Ans. Well, it is like a Venn diagram. Every Maclaurin series is a Taylor series but the other way round is not true. So, the Taylor Series, or the Taylor Polynomial represents a particular function as an infinite sum of terms. Moreover, these terms can be calculated from the values of their derivatives at one single point. Now, the Maclaurin Polynomial is a single special case of the Taylor Polynomial. Therefore, here the single point to reference the derivative is 0. So, they cannot be exactly said to be the same or different either.

**Who discovered the Maclaurin series?**

Ans. Colin Maclaurin of the University of Glasgow discovered the Maclaurin series.

**How do you calculate the Maclaurin series?**

Ans. So, we already know that the Maclaurin Series is a particular Taylor series that is centered about 0. Moreover, the Taylor series can be centered around any number and is written as follows: ∑ n = 0 ∞ f ( n ) ( a ) ( x − a ) n n ! = f ( a ) + f ′ ( a ) ( x − a ) + f ′ ′ ( a ) 2 ! So, here the center number is a. If you want to calculate the Maclaurin series, the Maclaurin series calculator will consider it to be 0.

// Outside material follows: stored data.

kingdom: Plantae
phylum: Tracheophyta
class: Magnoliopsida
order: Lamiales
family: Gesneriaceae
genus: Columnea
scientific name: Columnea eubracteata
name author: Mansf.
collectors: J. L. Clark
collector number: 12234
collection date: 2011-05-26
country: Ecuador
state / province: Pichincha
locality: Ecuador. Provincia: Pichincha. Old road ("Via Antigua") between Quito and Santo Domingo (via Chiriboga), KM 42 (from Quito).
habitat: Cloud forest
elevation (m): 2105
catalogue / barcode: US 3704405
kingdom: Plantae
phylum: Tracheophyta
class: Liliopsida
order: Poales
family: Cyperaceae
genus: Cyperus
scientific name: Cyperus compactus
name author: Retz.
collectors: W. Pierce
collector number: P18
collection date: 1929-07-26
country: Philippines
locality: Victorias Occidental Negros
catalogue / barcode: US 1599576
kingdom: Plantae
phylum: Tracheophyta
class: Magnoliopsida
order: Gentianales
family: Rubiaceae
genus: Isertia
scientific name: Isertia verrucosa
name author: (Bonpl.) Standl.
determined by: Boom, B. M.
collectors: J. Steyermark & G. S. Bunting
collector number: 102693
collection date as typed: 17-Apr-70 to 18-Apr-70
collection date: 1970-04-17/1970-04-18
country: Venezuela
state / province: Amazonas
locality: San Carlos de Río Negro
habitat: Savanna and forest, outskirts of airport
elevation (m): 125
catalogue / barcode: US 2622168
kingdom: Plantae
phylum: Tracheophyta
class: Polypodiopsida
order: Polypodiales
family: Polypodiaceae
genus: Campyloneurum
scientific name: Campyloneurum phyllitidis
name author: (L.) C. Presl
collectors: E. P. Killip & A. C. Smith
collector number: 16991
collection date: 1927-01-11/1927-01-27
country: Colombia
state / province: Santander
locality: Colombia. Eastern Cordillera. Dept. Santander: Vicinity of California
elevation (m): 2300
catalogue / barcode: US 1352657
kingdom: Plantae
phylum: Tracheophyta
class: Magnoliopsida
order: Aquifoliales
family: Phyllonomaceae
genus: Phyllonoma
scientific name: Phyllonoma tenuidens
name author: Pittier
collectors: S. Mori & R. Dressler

**How do you find the interval of convergence of a Maclaurin series?**

Ans. So, if you want to find the interval of convergence of the Maclaurin series, you have to erase the absolute value bars from the radius of convergence. However, before we can tell this to be the interval of convergence, it is important that we check if the series converges at one or both of the endpoints, that is, x = − 1 / 2 x=-1/2 x=−1/2 and x = 1 / 2 x=1/2 x=1/2.

**What is the purpose of the Taylor and Maclaurin series?**

Ans. So, a Taylor series is a concept that finds a lot of use in computer science, calculus, chemistry, physics, and most other areas that need higher-level mathematics. It is important because it can give a rough idea or an approximation or guess of what a function might end up looking like. Moreover, coming to the Maclaurin series is just a special case of the Taylor series. Therefore, the purpose remains pretty much the same. However, the reason why the Maclaurin is scooped out is that, with 0 as the center, there can be a lot of interesting cases.